Chart interpretation exercises:
⟨

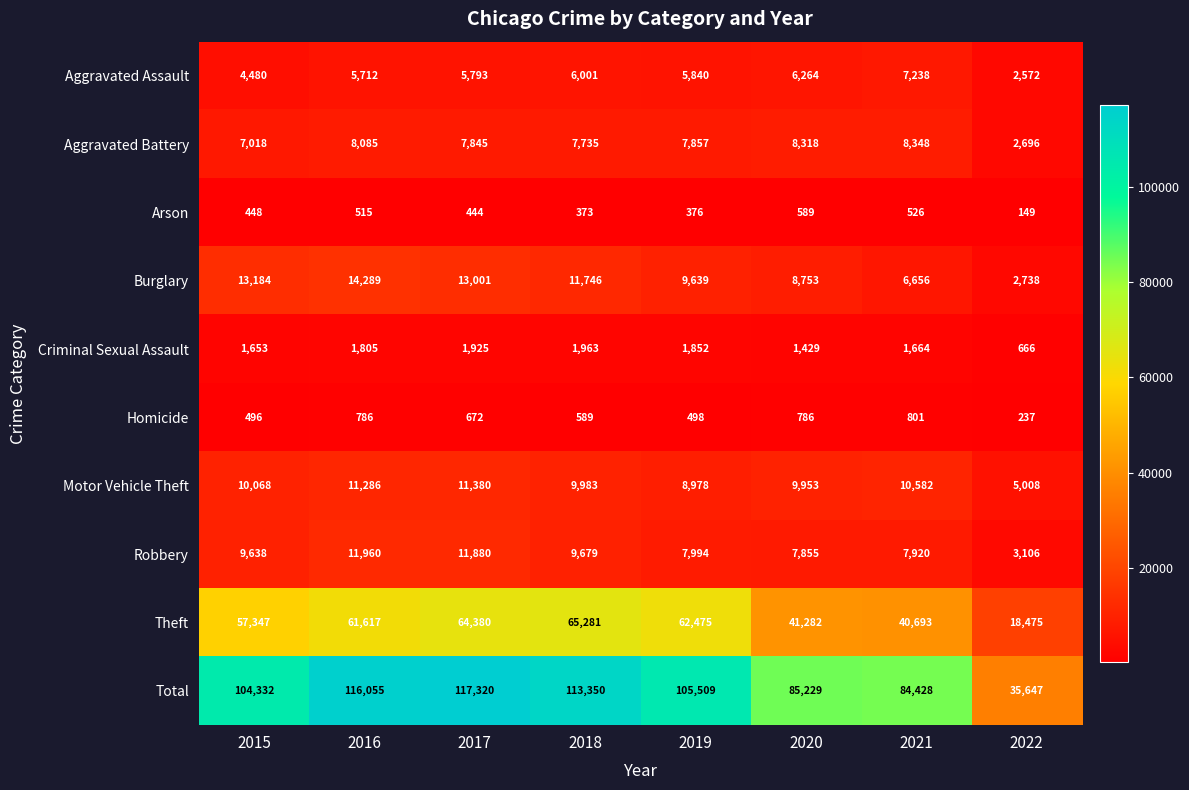

What is the approximate value of Theft at 2022, to the nearest 50?

18500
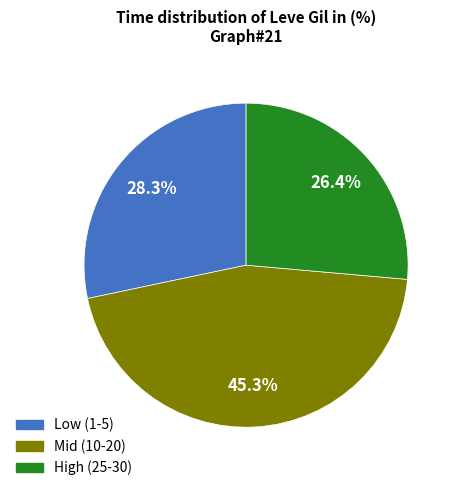

To the nearest percent, what is the difference between the largest and smallest slice percentages?

19%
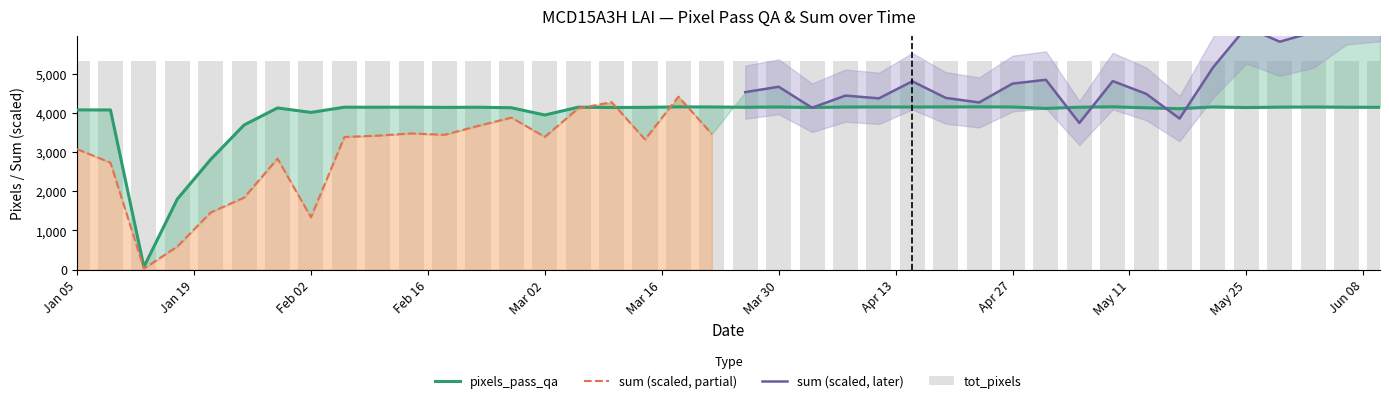

Does the chart contain stacked bars?

No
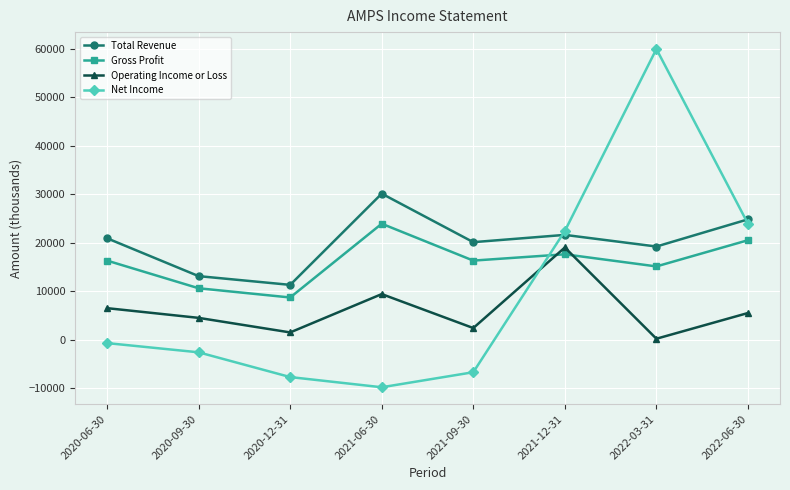

What is the greatest value displayed?

59900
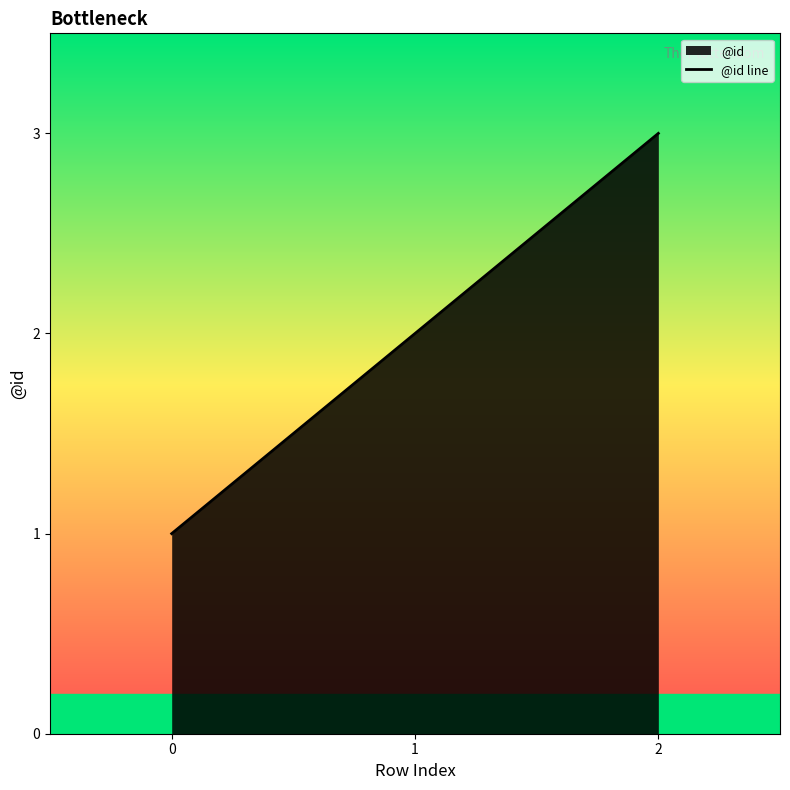

What is the maximum value shown in the chart?

3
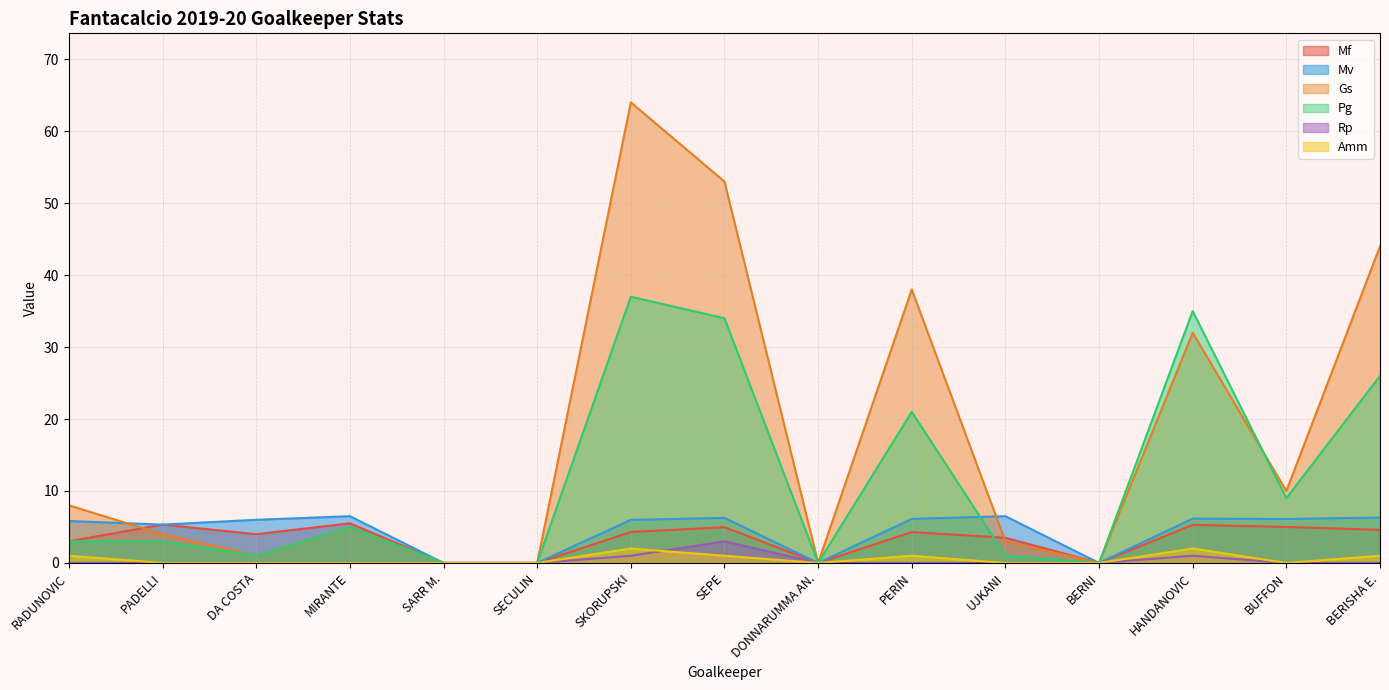

In Pg, how many points are higher than both neighbors (excluding endpoints)?

4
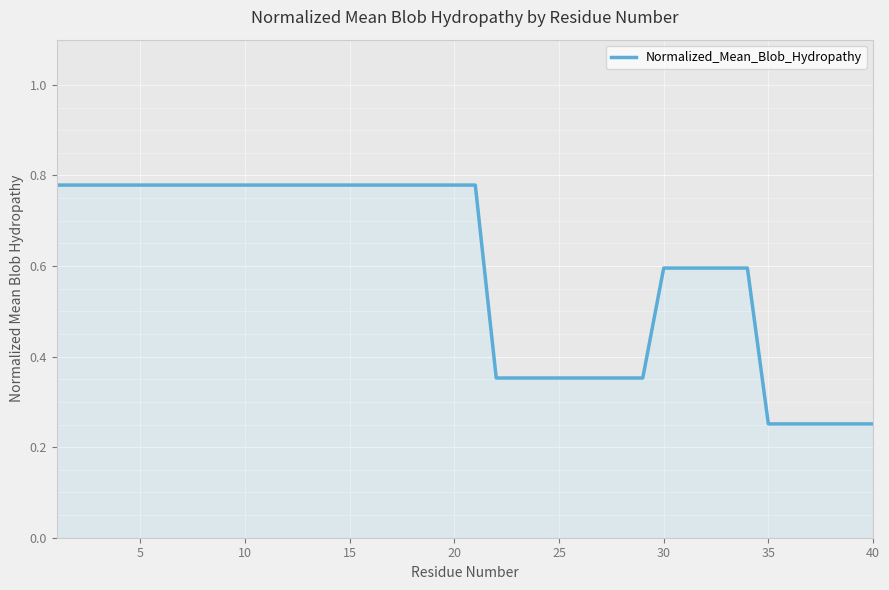

How many lines are shown in the chart?

1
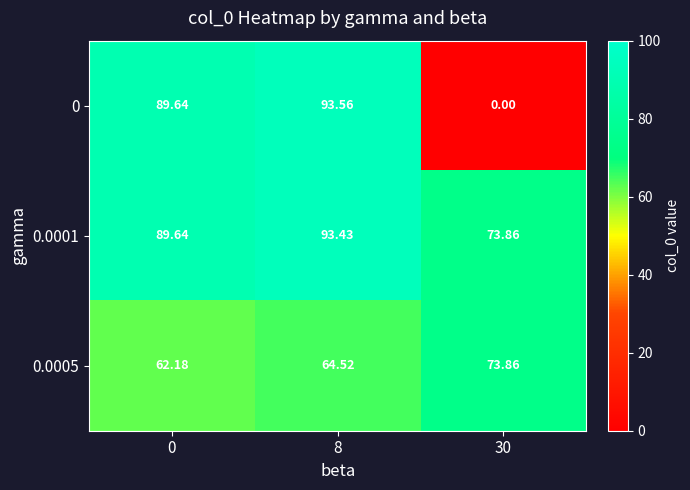

What is the maximum value shown in the chart?

93.6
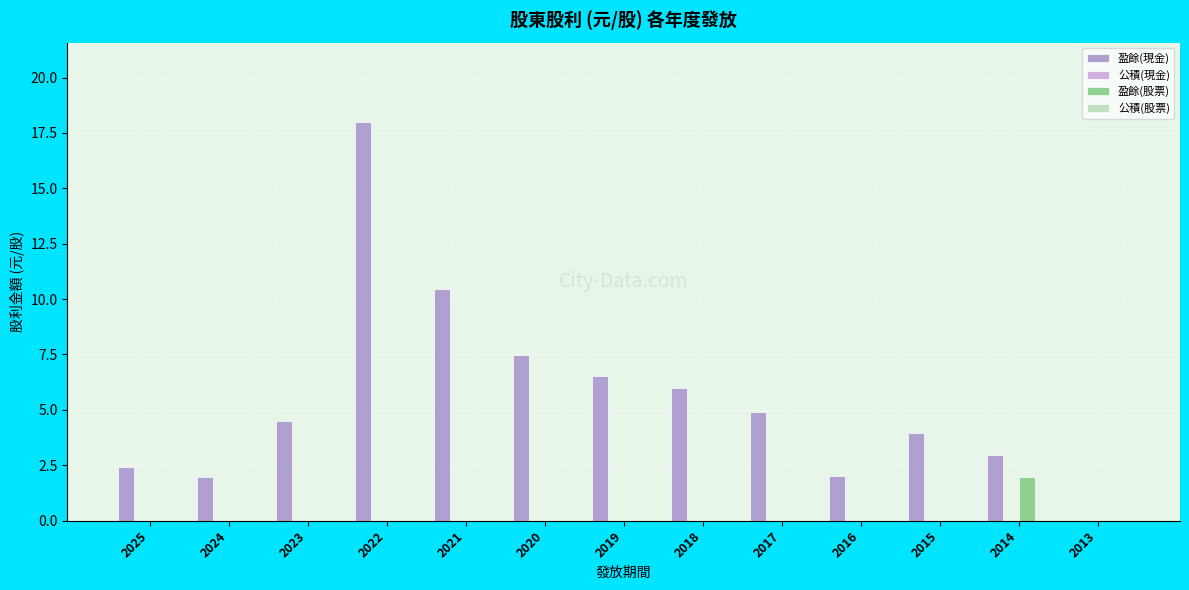

Reading right to left, list all the values displayed in this chart.

盈餘(現金): 2013=0.0	2014=3.0	2015=4.0	2016=2.0	2017=4.9	2018=6.0	2019=6.5	2020=7.5	2021=10.5	2022=18.0	2023=4.5	2024=2.0	2025=2.4
公積(現金): 2013=0.0	2014=0.0	2015=0.0	2016=0.0	2017=0.0	2018=0.0	2019=0.0	2020=0.0	2021=0.0	2022=0.0	2023=0.0	2024=0.0	2025=0.0
盈餘(股票): 2013=0.0	2014=2.0	2015=0.0	2016=0.0	2017=0.0	2018=0.0	2019=0.0	2020=0.0	2021=0.0	2022=0.0	2023=0.0	2024=0.0	2025=0.0
公積(股票): 2013=0.0	2014=0.0	2015=0.0	2016=0.0	2017=0.0	2018=0.0	2019=0.0	2020=0.0	2021=0.0	2022=0.0	2023=0.0	2024=0.0	2025=0.0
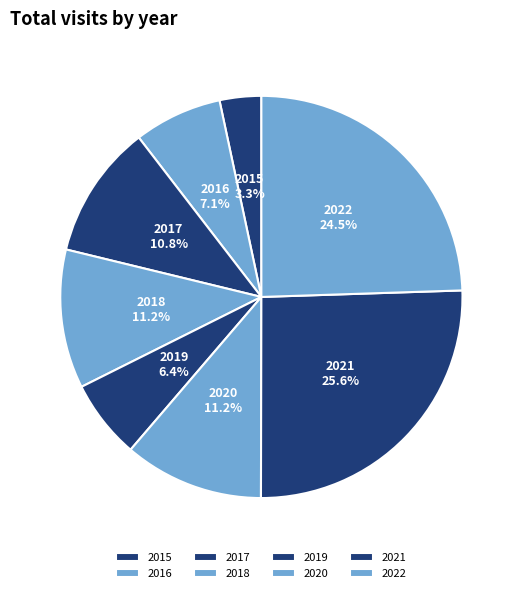

Which has a higher value, 2019 or 2017?

2017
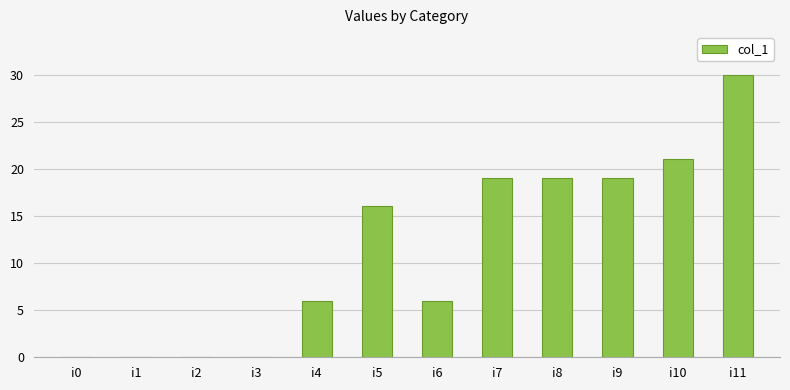

Read the value at i8.

19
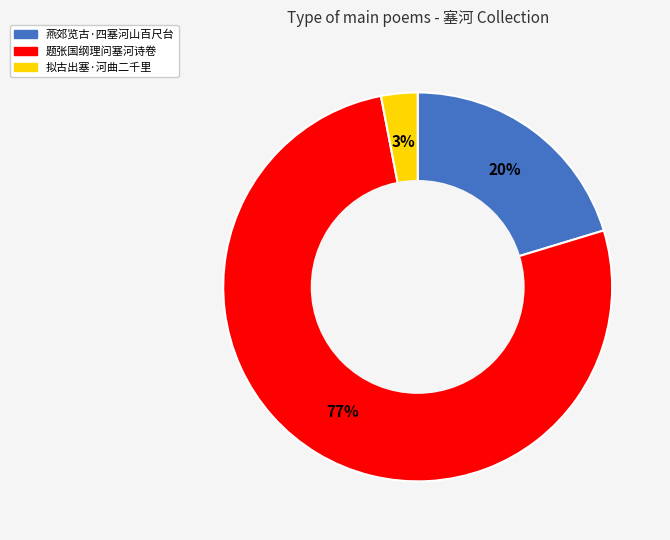

Approximately how many times larger is the value at 燕郊览古·四塞河山百尺台 compared to 题张国纲理问塞河诗卷?

0.3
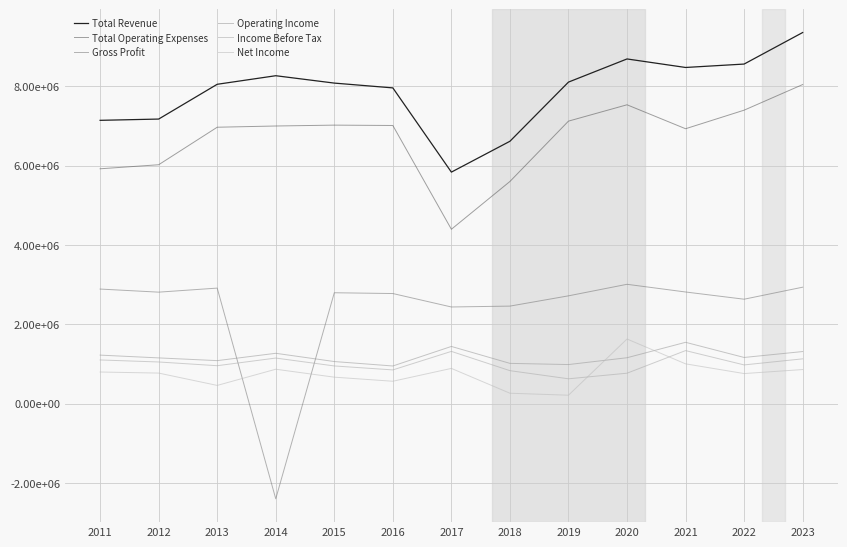

At which label does Net Income reach its minimum?

2019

⟩

*Work to complete*: Copy all of the material above word for word, leaving out the picture markers.

*Your solution*:
What is the approximate value of Theft at 2022, to the nearest 50?

18500

To the nearest percent, what is the difference between the largest and smallest slice percentages?

19%

Does the chart contain stacked bars?

No

What is the greatest value displayed?

59900

What is the maximum value shown in the chart?

3

In Pg, how many points are higher than both neighbors (excluding endpoints)?

4

How many lines are shown in the chart?

1

What is the maximum value shown in the chart?

93.6

Reading right to left, list all the values displayed in this chart.

盈餘(現金): 2013=0.0	2014=3.0	2015=4.0	2016=2.0	2017=4.9	2018=6.0	2019=6.5	2020=7.5	2021=10.5	2022=18.0	2023=4.5	2024=2.0	2025=2.4
公積(現金): 2013=0.0	2014=0.0	2015=0.0	2016=0.0	2017=0.0	2018=0.0	2019=0.0	2020=0.0	2021=0.0	2022=0.0	2023=0.0	2024=0.0	2025=0.0
盈餘(股票): 2013=0.0	2014=2.0	2015=0.0	2016=0.0	2017=0.0	2018=0.0	2019=0.0	2020=0.0	2021=0.0	2022=0.0	2023=0.0	2024=0.0	2025=0.0
公積(股票): 2013=0.0	2014=0.0	2015=0.0	2016=0.0	2017=0.0	2018=0.0	2019=0.0	2020=0.0	2021=0.0	2022=0.0	2023=0.0	2024=0.0	2025=0.0

Which has a higher value, 2019 or 2017?

2017

Read the value at i8.

19

Approximately how many times larger is the value at 燕郊览古·四塞河山百尺台 compared to 题张国纲理问塞河诗卷?

0.3

At which label does Net Income reach its minimum?

2019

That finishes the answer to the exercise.